On Tuesday Lt. Gov. Dan Patrick unveiled the Senate’s proposed state budget.   It called for cutting taxes by $4 billion dollars over the next two years. That’s something Patrick and a lot of Republicans told voters they’d do.

“The people want us to pass a conservative budget that includes significant funding for property tax and business tax cuts, and we will accomplish that,” Patrick said shortly after being sworn in last month.

But on the other side of the State Capitol, in the Texas House,  Rep. Lyle Larson of San Antonio has run the numbers, and he doesn’t like the way they’re adding up.

“I would like to deal with the debt that we have, first of all,” said Larson in an interview with Texas Public Radio just before the legislative session began.

“Over the past 10 years we’ve seen our debt grow by about 60 percent, from 2003 through 2014.  So we’re deferring addressing a lot of issues if we go out and start doing sales tax rebates or whatever mechanism we want to give tax relief,” he said.

State of Texas Debt Tops $44 Billion

The agency which tracks state debt- the Texas Bond Review Board- says it’s true: per-capita state debt grew about 60 percent over the past decade. As of last August, state debt topped $44 billion dollars. 

Just as individuals pay interest on credit card purchases, Texas taxpayers also pay interest on money the state borrows for road construction, water infrastructure, university building projects, and so on.  The interest payment on state debt in 2014 was more than $3.4 billion.  It’s scheduled to increase another $400 million in 2015.

Larson believes that’s the result of irresponsible governance.

“We get nothing out of that. We’re just paying interest of $3.4 billion.   Imagine how many roads we can build with $3.4 billion instead of paying the bond houses in New York for loaning that money to us.”

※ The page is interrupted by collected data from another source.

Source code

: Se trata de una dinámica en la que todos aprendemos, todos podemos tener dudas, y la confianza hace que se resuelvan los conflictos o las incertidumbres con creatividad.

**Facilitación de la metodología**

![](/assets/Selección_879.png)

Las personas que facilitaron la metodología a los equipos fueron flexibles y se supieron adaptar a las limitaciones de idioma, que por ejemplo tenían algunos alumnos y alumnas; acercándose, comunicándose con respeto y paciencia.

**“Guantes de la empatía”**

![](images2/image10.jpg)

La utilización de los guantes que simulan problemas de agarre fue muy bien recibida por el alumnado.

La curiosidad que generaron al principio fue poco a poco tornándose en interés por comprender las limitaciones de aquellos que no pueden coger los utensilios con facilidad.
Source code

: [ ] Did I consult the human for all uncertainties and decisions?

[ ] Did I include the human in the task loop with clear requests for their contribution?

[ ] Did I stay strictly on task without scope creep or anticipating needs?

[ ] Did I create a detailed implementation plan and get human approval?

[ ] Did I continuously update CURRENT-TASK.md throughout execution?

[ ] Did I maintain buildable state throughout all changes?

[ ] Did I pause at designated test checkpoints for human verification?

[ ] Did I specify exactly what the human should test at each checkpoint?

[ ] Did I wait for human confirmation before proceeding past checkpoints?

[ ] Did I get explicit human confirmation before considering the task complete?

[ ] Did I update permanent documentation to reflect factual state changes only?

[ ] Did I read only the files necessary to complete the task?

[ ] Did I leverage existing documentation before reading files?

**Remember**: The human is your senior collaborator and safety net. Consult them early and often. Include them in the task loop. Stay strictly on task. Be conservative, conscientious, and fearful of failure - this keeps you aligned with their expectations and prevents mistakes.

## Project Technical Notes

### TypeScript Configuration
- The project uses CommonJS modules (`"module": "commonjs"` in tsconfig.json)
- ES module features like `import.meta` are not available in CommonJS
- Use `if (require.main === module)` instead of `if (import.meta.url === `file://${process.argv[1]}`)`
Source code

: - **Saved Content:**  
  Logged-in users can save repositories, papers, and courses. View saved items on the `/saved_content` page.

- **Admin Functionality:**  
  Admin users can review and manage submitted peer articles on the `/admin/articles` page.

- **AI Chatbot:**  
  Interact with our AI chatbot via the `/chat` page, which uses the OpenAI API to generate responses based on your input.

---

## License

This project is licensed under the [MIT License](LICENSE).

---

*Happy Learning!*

Rating Agencies Indicate Strong Financial Picture 

Having debt doesn’t necessarily mean there’s a financial crisis.  The three major credit agencies have rated Texas debt AAA, indicating the state’s financial situation is strong.  Bond experts say it’s also important to note that state tax dollars won’t be needed to pay off most of the debt.  The majority will be retired through toll road collections, student tuition, home loan repayments and other revenues.

Still, Larson believes the legislature should pay its bills before it cuts taxes.

“The political gimmickry you’re gonna hear is, ‘let me give it back.’ I think more importantly we should pay our debts off.”

“It’s not flashy.  It’s not something you can get out on the campaign trail and talk about.  It’s the most responsible government you can have as a Texas legislator,” Larson insisted.

So, what if a bill reducing property taxes or the business margins tax came to the floor for a vote?  Would Rep. Lyle Larson, a Republican, vote against it?

“No,” he said during the interview.  “I would amend the bill though.  We’ll do that (cut taxes) contingent on us reducing the debt for the State of Texas.”   

Legislation Requiring Debt Reduction

Another Republican state representative, John Otto from Dayton, has introduced legislation that would require the debt be reduced with oil and gas tax money, if the amount collected exceeds the maximum that can be held in the state’s Rainy Day Fund, which is like a savings account.  Right now those extra dollars go back into the general fund where they’re spent.

Larson’s office says he’s also working on a debt reduction bill.

He believes conservatives who rail against federal debt approved in Washington should be just as concerned about state debt blessed in Austin.